Забыть Палермо | страница 64
Все они чаяли одного: чтобы хоть раз Флер Ли обратила на них внимание. Все мечты могли бы осуществиться, если б она посмотрела на одну из этих никому не известных девушек, заметила бы ее обаяние, изящество, фотогеничность… Без этого только и оставалось ждать, не пожелает ли какой-нибудь важный фрукт покинуть салон тетушки Рози и провести время позабавней. Но это бывало не часто.
Они были уж очень одинаковые, все эти местные знаменитости, легко предавшие полному забвению свою родную страну и теперь настолько американизировавшиеся, что полностью позабыли свое прошлое, — и варшавский еврей, и чех с шумной одышкой, любитель тушеной капусты и солянки из карпа, и жирный немец, посещающий по воскресеньям отца и деда, живущих в дальнем пригороде; все они были похожи друг на друга своей важностью, достоинством, подчеркнутой снисходительностью, одинаковым медным загаром лица, присущим людям, бывающим раз в неделю на деревенском воздухе; все это были люди денежные, привыкшие говорить сухо и определенно, ходить в расстегнутом пиджаке, носить пояс незатянутым. И само собой, никто бы не заподозрил у них наличия грузного брюха, ведь свойственная им манера выдвигать вперед грудь помогала втянуть внутрь жирную припухлость живота, появившуюся из-за чрезмерного употребления алкоголя и от сидячей жизни. Эти превосходные типы американцев совершенно не владеют иностранными языками, но умеют выглядеть людьми знающими, потому что часто посещают столицы других государств.
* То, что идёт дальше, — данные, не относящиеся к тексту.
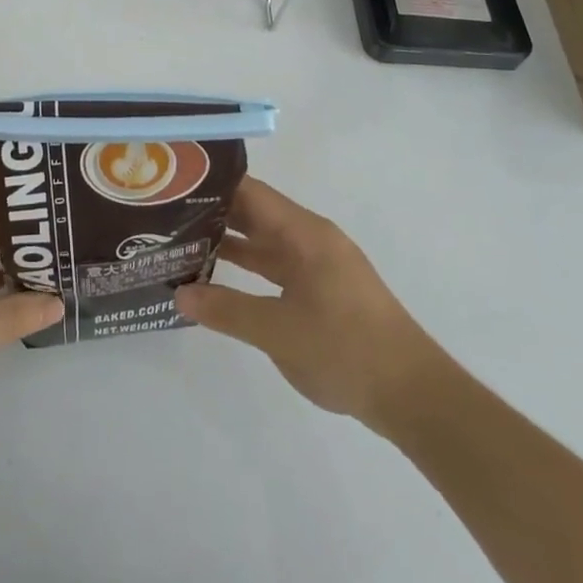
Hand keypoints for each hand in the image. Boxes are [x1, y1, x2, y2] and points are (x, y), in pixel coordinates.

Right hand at [174, 177, 436, 435]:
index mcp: (304, 233)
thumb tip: (179, 294)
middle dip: (213, 213)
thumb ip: (226, 310)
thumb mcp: (278, 331)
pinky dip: (249, 269)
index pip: (250, 192)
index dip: (212, 185)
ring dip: (229, 243)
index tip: (173, 185)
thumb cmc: (346, 350)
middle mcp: (312, 239)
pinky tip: (219, 281)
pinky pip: (277, 267)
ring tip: (182, 244)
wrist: (415, 397)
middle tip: (166, 216)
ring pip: (265, 242)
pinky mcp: (324, 292)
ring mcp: (320, 266)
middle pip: (255, 214)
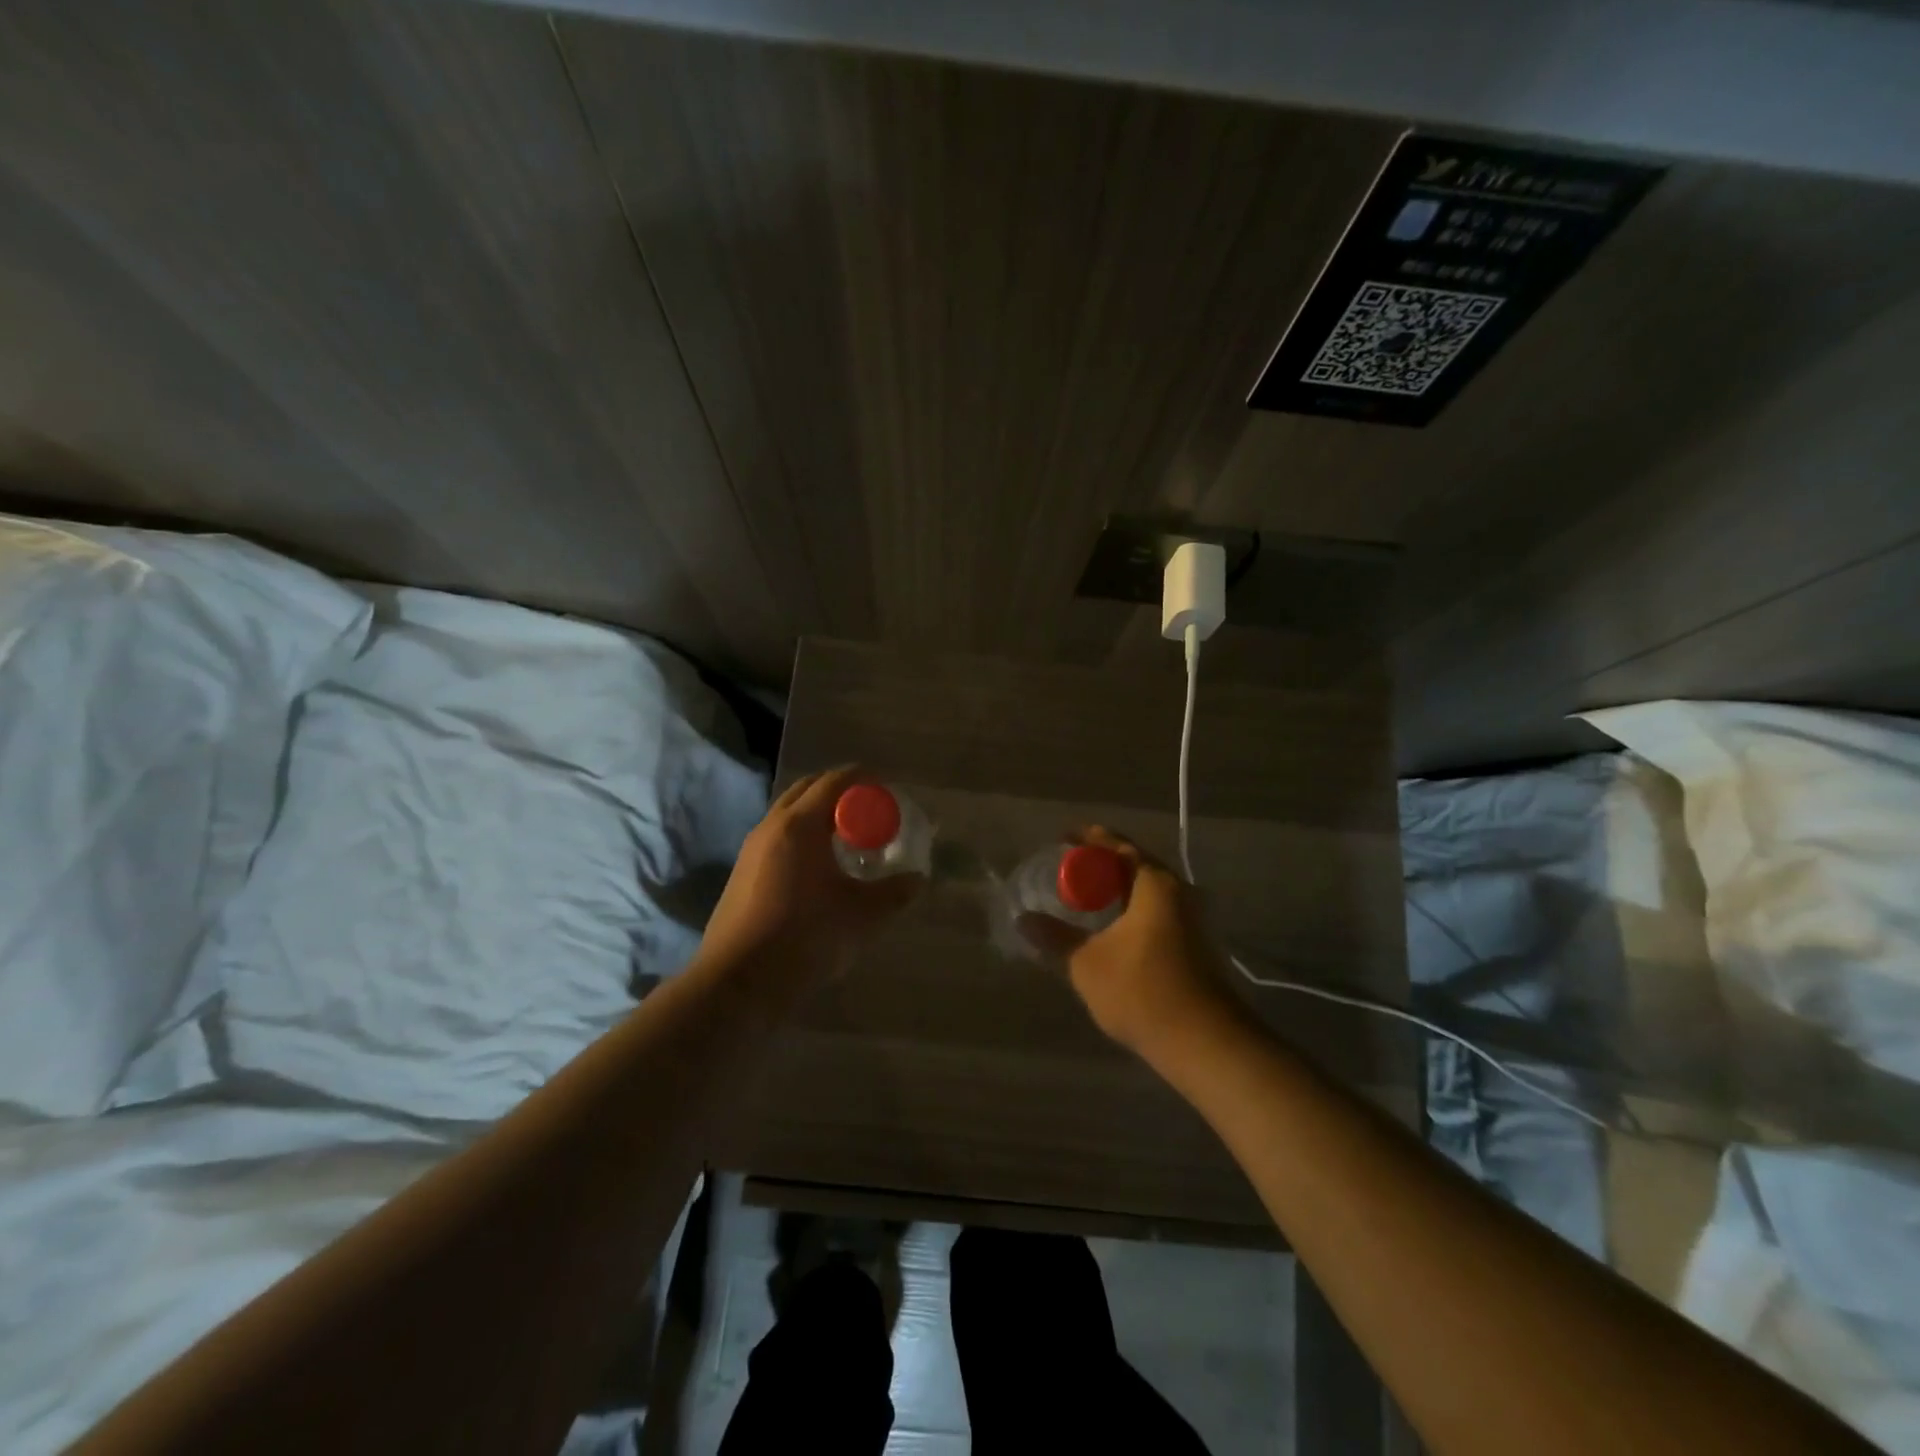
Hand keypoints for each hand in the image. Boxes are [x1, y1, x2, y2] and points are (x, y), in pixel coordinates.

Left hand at [697, 767, 920, 1000]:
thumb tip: (917, 879)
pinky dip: (802, 836)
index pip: (834, 781)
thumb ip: (894, 893)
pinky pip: (778, 838)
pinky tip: (819, 867)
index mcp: (800, 825)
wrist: (739, 983)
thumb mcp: (862, 916)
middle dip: (840, 791)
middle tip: (869, 809)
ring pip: (789, 814)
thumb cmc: (805, 938)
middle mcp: (771, 827)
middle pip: (808, 790)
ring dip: (818, 815)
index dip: (863, 778)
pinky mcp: (742, 874)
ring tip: (847, 837)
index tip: (886, 786)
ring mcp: (751, 850)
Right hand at [1020, 827, 1247, 1062]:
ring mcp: (1192, 919)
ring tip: (1086, 896)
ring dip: (1118, 889)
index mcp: (1155, 884)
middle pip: (1135, 864)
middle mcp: (1179, 892)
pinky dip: (1131, 909)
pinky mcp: (1195, 945)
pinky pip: (1157, 910)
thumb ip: (1055, 938)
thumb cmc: (1142, 991)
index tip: (1063, 838)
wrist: (1206, 1043)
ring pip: (1148, 890)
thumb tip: (1024, 920)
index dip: (1089, 839)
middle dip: (1102, 864)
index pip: (1119, 845)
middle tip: (1069, 868)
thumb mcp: (1087, 964)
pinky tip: (1112, 928)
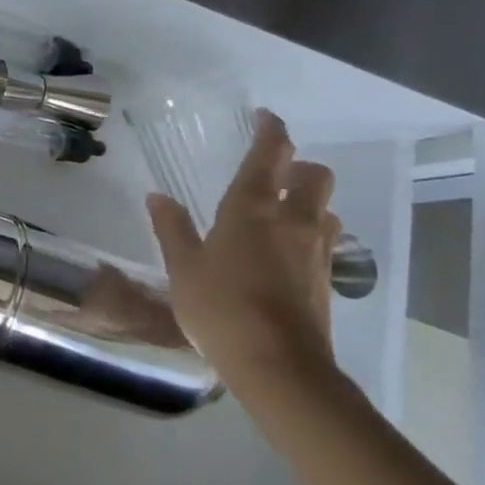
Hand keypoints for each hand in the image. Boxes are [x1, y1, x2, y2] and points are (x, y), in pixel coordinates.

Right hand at [145, 109, 342, 392]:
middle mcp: (292, 221)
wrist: (279, 366)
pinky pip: (325, 242)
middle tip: (274, 172)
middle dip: (298, 166)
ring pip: (325, 209)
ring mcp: (316, 252)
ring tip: (282, 213)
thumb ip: (172, 228)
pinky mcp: (327, 281)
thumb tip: (158, 196)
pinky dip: (310, 234)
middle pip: (314, 176)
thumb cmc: (220, 308)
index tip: (265, 118)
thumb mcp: (183, 267)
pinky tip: (287, 253)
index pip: (270, 155)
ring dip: (309, 202)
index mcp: (251, 209)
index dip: (271, 131)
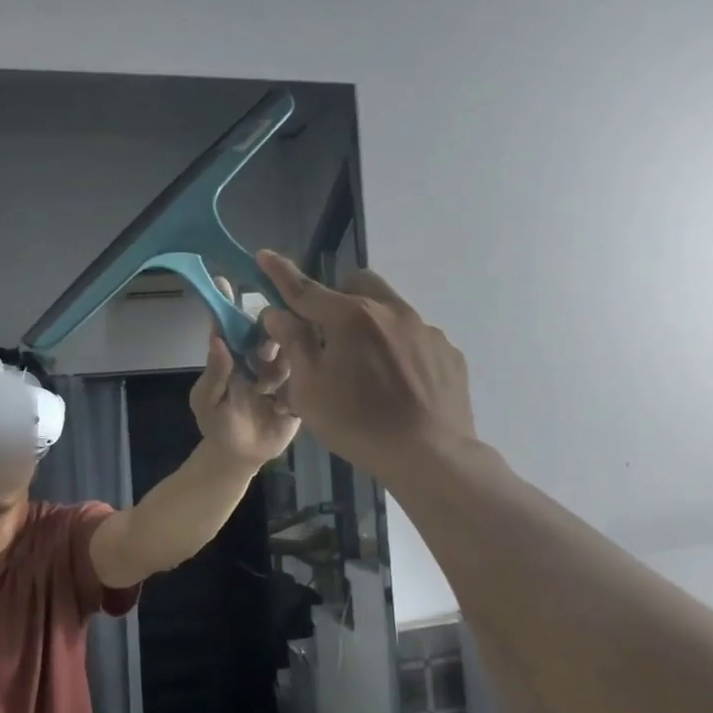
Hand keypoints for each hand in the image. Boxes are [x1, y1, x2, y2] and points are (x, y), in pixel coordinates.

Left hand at [189, 280, 300, 467]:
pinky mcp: (301, 387)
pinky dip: (305, 374)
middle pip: (267, 331)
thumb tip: (217, 339)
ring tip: (278, 378)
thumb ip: (214, 373)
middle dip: (270, 328)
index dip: (227, 302)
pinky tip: (299, 385)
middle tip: (268, 339)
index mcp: (233, 355)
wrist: (243, 456)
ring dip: (286, 356)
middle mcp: (258, 357)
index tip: (225, 279)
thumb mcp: (208, 401)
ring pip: (290, 349)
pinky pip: (307, 373)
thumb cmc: (218, 425)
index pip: (229, 324)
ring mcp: (282, 371)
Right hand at [255, 251, 476, 479]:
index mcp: (350, 317)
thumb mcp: (309, 390)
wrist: (430, 456)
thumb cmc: (358, 424)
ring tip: (368, 369)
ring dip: (371, 325)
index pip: (305, 289)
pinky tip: (399, 384)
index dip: (280, 273)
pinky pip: (415, 337)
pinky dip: (399, 349)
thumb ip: (293, 343)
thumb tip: (277, 313)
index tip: (264, 256)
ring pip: (390, 310)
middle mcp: (391, 311)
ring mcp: (425, 330)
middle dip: (338, 298)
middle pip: (357, 285)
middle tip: (328, 334)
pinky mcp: (447, 352)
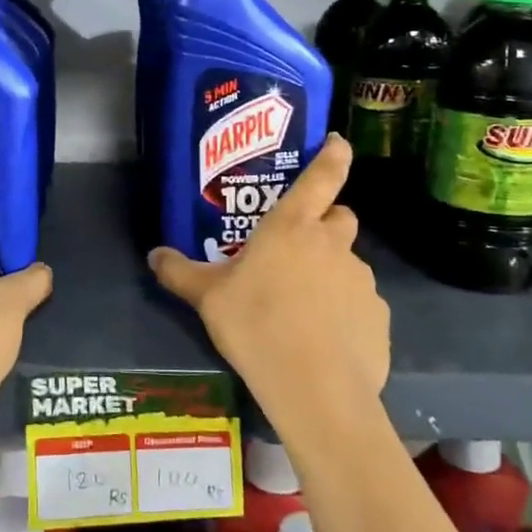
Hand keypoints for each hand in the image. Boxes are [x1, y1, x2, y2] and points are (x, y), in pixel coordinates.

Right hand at [148, 135, 388, 440]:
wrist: (314, 389)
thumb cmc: (256, 325)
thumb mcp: (208, 298)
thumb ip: (181, 272)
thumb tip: (154, 255)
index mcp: (292, 227)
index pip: (322, 176)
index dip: (333, 155)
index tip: (338, 142)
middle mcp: (332, 245)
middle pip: (340, 217)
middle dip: (326, 224)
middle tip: (299, 249)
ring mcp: (362, 281)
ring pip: (348, 264)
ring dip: (330, 273)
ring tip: (304, 308)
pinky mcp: (378, 318)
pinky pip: (360, 305)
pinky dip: (346, 313)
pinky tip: (324, 340)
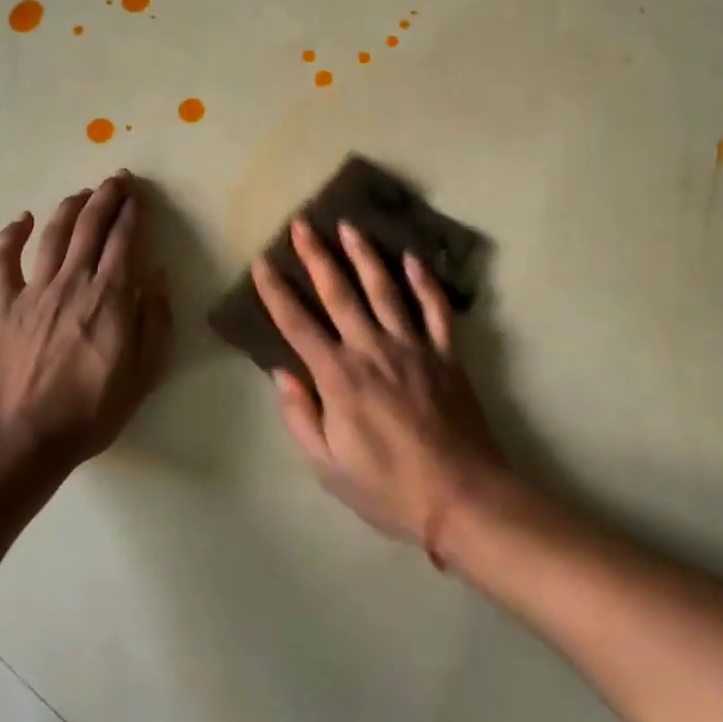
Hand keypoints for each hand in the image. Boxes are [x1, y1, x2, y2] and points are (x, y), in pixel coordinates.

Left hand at [0, 172, 172, 463]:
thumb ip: (155, 320)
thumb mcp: (144, 373)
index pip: (125, 240)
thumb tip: (158, 276)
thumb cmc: (93, 410)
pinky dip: (10, 236)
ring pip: (53, 234)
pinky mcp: (4, 306)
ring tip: (82, 193)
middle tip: (116, 179)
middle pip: (90, 226)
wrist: (26, 438)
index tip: (139, 195)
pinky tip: (20, 219)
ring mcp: (34, 292)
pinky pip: (3, 262)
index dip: (133, 212)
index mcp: (110, 297)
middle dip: (106, 198)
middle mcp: (73, 282)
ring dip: (69, 207)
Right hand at [251, 216, 505, 558]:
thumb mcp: (327, 466)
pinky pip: (435, 309)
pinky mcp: (446, 354)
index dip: (276, 292)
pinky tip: (413, 258)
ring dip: (365, 255)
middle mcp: (372, 349)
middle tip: (303, 224)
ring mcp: (413, 347)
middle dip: (317, 256)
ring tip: (350, 226)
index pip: (297, 324)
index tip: (261, 262)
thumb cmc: (388, 488)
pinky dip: (424, 282)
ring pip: (385, 289)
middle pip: (339, 293)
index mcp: (339, 377)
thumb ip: (301, 417)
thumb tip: (282, 374)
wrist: (461, 497)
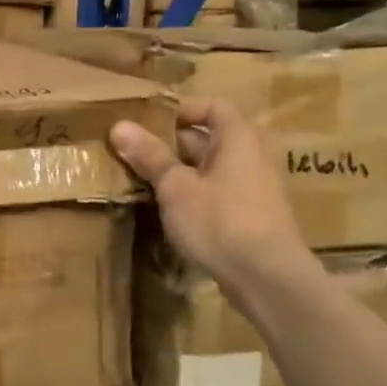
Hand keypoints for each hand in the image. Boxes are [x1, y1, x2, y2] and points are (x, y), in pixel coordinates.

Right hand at [110, 98, 316, 305]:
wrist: (267, 278)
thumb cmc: (220, 220)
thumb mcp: (176, 187)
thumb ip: (150, 156)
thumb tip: (119, 126)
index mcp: (238, 138)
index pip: (213, 107)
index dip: (182, 109)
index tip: (149, 121)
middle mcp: (252, 157)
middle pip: (209, 139)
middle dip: (172, 144)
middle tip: (135, 153)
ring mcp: (256, 189)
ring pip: (211, 170)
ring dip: (181, 173)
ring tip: (144, 182)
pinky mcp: (253, 218)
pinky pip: (219, 194)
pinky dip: (195, 196)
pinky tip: (170, 212)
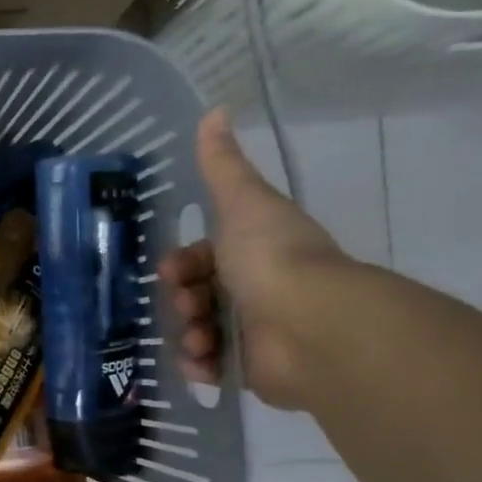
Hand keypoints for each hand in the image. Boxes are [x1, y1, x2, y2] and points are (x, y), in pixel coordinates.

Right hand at [158, 109, 348, 409]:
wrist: (310, 326)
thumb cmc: (271, 258)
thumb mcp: (242, 202)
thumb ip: (222, 164)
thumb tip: (215, 110)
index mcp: (254, 252)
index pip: (203, 257)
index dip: (182, 263)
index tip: (171, 271)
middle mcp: (257, 290)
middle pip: (197, 294)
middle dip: (181, 300)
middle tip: (187, 305)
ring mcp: (256, 332)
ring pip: (199, 331)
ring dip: (187, 334)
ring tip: (197, 342)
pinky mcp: (253, 371)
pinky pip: (212, 368)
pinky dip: (200, 367)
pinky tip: (200, 364)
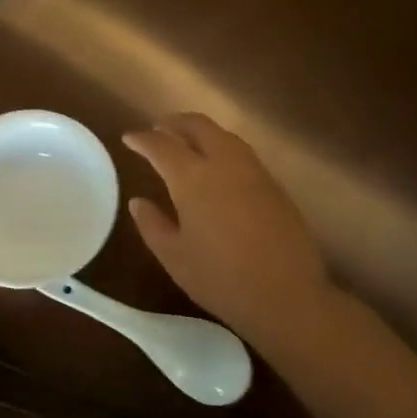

Тетушка Рози относилась к ним, как к старым дядям, которые раз в неделю сохраняют за собой право оставить дома свою половину и напиться в спокойной обстановке. Она вела себя как ребенок, на любую шутку хлопала в ладошки, присаживалась на корточки или сбоку вроде амазонки верхом на подлокотники кресел, бегала от группы к группе с легкостью светлячка или в еще более кокетливой позе усаживалась, скрестив ноги, на ковре, изображая нечто вроде цветка гарема, в своей длинной нарядной пижаме. То она свертывалась клубком около некоего Нюссельбаума или Зоненштейна или же, как пастушья овчарка, обегала кругом свое богатое стадо, шаловливо тянула кого-то за ус, занималась нежной отповедью в другом месте и наблюдала, чтоб бокалы пустыми не оставались, да и сама подавала добрый пример, пила много и часто, подымая тост в память мистера Мака каждый раз, когда ей случалось пройти мимо его портрета, — словом, услаждала своих гостей столь отработанными комедийными сценами, что они издавали крики восторга.